#### ABOUT THIS TASK
In the records below, work out how many lines hold the word "года". Report the number alone.

BEGIN INPUT

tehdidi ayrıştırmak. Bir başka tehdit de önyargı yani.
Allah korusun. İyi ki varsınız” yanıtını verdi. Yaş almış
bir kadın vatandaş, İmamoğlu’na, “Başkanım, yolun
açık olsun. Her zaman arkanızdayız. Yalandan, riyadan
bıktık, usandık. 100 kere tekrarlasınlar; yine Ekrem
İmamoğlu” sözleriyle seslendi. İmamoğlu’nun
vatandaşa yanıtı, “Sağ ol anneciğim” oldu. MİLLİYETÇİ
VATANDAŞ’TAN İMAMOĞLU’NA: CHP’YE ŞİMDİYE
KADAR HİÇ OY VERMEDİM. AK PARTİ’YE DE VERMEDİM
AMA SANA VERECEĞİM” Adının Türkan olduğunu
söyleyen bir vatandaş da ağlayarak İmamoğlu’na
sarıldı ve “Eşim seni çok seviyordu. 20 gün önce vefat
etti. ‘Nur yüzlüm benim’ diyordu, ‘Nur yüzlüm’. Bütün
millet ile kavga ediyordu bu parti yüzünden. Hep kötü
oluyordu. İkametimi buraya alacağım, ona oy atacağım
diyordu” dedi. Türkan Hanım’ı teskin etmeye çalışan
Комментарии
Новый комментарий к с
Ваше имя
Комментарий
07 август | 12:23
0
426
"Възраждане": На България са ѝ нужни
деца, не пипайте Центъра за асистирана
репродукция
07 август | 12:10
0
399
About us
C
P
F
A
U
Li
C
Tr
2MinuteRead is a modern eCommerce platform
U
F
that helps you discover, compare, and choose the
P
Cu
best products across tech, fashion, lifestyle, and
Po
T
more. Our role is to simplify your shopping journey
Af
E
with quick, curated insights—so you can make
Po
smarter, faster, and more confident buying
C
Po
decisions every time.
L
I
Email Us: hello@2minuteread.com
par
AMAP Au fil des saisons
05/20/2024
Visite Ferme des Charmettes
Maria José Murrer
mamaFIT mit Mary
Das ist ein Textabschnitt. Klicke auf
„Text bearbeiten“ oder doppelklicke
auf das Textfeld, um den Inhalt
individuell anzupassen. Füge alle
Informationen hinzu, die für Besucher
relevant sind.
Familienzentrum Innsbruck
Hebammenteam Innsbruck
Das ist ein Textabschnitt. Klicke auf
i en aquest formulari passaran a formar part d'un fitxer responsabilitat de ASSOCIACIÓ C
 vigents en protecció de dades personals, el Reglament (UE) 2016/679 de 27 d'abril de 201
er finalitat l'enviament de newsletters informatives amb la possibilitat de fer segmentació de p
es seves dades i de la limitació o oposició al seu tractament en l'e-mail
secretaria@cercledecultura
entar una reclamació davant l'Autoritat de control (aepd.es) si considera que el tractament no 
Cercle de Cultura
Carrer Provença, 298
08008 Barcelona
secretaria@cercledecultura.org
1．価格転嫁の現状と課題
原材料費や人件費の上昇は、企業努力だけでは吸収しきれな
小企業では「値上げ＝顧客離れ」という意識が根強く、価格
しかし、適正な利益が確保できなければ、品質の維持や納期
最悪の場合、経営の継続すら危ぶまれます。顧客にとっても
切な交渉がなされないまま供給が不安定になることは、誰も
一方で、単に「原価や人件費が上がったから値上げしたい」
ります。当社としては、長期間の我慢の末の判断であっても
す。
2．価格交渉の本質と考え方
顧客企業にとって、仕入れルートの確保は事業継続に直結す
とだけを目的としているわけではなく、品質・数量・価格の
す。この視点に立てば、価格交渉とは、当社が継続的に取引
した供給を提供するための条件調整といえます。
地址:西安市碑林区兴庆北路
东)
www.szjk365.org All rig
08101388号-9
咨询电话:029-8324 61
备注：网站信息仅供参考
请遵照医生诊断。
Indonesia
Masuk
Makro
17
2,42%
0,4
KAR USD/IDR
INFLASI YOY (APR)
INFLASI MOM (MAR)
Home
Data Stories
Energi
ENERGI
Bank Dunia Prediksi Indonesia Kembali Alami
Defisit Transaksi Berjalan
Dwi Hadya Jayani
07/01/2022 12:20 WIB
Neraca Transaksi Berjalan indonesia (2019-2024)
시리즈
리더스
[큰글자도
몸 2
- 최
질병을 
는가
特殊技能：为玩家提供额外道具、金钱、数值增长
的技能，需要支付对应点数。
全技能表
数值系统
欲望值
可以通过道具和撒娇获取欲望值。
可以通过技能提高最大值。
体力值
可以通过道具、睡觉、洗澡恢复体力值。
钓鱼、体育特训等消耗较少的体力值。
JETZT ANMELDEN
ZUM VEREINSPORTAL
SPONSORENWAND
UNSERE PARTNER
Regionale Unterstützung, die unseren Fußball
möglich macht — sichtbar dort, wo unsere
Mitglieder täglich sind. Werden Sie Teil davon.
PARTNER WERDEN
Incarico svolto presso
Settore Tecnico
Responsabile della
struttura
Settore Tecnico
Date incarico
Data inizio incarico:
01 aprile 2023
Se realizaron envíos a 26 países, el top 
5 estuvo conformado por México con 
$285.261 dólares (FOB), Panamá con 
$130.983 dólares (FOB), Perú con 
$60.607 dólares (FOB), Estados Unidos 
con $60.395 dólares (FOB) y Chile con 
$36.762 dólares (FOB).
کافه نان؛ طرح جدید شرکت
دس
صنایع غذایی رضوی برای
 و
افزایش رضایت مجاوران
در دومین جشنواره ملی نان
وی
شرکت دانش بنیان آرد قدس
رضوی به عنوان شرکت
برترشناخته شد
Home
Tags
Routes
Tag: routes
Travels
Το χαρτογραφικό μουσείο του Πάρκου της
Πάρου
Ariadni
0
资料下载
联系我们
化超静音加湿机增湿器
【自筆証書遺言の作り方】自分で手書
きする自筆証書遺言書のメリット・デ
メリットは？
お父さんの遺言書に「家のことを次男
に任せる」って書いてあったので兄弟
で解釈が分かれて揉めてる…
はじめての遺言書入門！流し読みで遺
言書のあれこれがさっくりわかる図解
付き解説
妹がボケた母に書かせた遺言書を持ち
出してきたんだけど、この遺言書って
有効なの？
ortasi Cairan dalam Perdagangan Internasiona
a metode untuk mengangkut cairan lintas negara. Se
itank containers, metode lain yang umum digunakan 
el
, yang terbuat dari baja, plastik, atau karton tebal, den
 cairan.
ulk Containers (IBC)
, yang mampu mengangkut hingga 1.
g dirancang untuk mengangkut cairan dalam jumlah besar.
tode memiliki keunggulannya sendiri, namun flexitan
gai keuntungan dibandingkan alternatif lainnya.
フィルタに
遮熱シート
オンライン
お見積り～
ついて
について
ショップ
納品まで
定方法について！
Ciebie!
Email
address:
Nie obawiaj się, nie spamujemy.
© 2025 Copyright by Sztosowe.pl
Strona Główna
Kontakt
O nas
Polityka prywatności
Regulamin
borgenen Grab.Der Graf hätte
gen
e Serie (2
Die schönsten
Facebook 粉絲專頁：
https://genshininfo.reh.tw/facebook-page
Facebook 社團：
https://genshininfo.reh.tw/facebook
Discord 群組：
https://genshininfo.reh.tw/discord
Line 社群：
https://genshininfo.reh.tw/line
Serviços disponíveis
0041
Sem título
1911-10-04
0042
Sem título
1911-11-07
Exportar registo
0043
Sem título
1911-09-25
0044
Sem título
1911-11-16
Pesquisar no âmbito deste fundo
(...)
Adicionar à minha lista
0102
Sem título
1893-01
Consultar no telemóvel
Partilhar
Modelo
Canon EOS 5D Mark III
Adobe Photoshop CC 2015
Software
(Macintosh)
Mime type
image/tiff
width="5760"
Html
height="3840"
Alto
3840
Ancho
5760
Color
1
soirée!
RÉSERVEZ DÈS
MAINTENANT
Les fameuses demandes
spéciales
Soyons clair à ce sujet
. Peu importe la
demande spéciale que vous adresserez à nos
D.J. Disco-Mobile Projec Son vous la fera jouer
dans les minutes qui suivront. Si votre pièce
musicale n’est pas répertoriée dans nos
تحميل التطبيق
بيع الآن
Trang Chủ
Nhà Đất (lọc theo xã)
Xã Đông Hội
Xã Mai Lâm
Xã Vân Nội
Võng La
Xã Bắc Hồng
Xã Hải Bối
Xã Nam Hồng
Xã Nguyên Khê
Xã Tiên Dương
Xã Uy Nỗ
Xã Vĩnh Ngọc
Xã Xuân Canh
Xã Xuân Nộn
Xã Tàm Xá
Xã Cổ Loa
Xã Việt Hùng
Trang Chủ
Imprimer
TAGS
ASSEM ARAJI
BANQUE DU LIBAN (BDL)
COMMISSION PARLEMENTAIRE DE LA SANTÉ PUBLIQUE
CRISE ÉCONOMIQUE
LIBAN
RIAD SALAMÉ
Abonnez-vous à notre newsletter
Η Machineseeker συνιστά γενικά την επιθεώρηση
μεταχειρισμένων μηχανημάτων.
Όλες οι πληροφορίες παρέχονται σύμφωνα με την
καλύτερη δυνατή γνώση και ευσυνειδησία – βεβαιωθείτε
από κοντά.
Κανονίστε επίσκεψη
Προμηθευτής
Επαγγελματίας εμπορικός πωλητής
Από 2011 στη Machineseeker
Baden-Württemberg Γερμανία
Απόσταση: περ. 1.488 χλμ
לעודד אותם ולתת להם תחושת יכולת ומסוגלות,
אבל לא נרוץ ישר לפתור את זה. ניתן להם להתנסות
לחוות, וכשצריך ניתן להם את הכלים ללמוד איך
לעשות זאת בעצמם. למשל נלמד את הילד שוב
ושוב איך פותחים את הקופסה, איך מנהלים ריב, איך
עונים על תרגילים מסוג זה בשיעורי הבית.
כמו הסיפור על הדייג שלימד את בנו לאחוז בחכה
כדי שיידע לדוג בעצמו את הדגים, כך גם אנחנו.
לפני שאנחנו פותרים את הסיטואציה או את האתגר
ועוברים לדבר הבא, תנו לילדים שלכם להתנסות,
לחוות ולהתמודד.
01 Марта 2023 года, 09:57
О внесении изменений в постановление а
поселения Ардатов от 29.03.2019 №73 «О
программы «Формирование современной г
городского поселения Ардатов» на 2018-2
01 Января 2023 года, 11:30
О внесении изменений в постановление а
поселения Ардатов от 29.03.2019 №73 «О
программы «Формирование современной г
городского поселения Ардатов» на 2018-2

END INPUT

#### SOLUTION TO THIS PROBLEM
2